▶ [Goal a]: In the text on Gellish relation types, which two relation types are given as examples of kinds of relations used to specify knowledge and requirements?

▶ [Extract to read]:
>>>>>
All these categories of models can include drawings and other documents as well as 3D shape information (the core of 3D models). They all can be expressed and integrated in Gellish. 

The classification relation between individual things and kinds of things makes the definitions, knowledge and requirements about kinds of things available for the individual things. Furthermore, the subtype-supertype hierarchy in a Gellish Dictionary-Taxonomy implies that the knowledge and requirements that are specified for a kind of thing are inherited by all their subtypes. As a consequence, when somebody designs an individual item and classifies it by a particular kind, then all the knowledge and requirements that are known for the supertypes of that kind will also be recognized and can be made available automatically.

Each category of information model requires its own semantics, because the expression of the individual fact that something real is the case requires other kinds of relations than the expression of the general fact that something can be the case, which again differs from a fact that expresses that something shall be the case in a particular context or that something is by definition always the case. These semantic differences cause that the various categories of information models require their own subsets of standard relation types.
Therefore Gellish makes a distinction between the following categories of relation types:

 Relation types for relations between kinds of things (classes). They are intended for the expression of knowledge, requirements and definitions. The various sub-categories knowledge, requirements and definitions are modeled by using different kinds of relations: relation types for things that can be the case, things that shall be the case and things that are by definition the case. All three within applicable cardinality constraints. For example, the specialization relation on the first line in the example above is used for defining a concept (centrifugal pump). The relation types <can have as part a> and <shall have as part a> are examples of kinds of relations that are used to specify knowledge and requirements respectively.
 Relation types for relations between individual things. They are intended for the expression of information about individual things. For example the possession of an aspect relation on the third of the above lines.
 Relation types for relations between individual things and kinds of things. They are intended for links between individual things and general concepts in the dictionary (or to private extensions of that dictionary). For example the classification and qualification relations above.
 Relation types for relations between collections and for relations between a collection and an element in the collection or a common aspect of all elements.
<<<<<
[Extracted data entries]
>>>>>
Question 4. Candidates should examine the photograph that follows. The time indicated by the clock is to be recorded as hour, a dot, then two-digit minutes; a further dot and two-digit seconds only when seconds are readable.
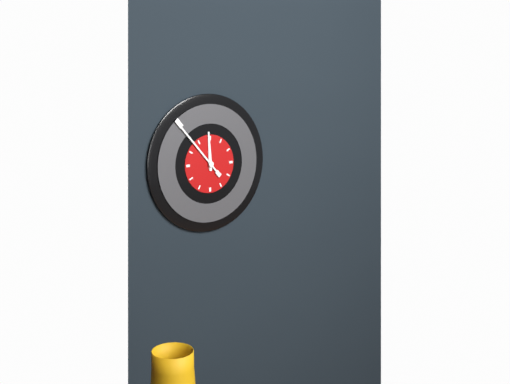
11.53
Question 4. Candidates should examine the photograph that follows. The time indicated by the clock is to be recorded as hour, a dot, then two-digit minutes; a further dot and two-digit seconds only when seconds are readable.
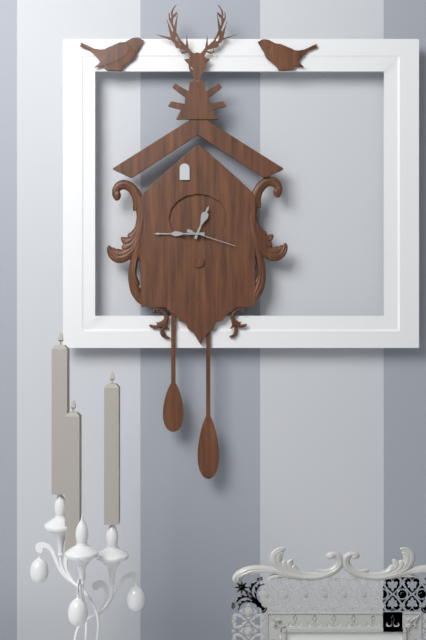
12.45.18
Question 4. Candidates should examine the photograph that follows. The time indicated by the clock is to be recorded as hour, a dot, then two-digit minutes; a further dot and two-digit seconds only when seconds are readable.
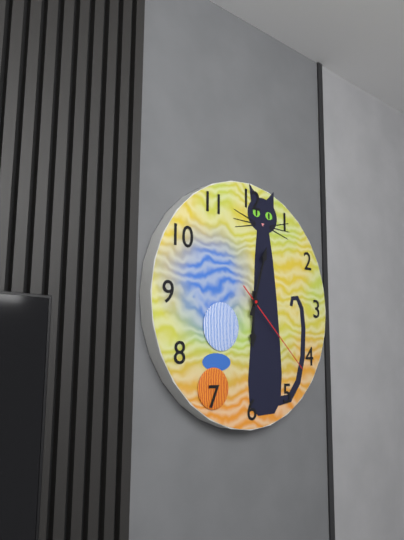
6.03.22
<<<<<
▶ [Goal b]: Rewrite every line of the clock reading records above as a numbered list, skipping blank lines and leaving out the pictures.

▶ [Exercise answer a]: The relation types <can have as part a> and <shall have as part a>.

▶ [Exercise answer b]:
1. Question 4. Candidates should examine the photograph that follows. The time indicated by the clock is to be recorded as hour, a dot, then two-digit minutes; a further dot and two-digit seconds only when seconds are readable.
2. 11.53
3. Question 4. Candidates should examine the photograph that follows. The time indicated by the clock is to be recorded as hour, a dot, then two-digit minutes; a further dot and two-digit seconds only when seconds are readable.
4. 12.45.18
5. Question 4. Candidates should examine the photograph that follows. The time indicated by the clock is to be recorded as hour, a dot, then two-digit minutes; a further dot and two-digit seconds only when seconds are readable.
6. 6.03.22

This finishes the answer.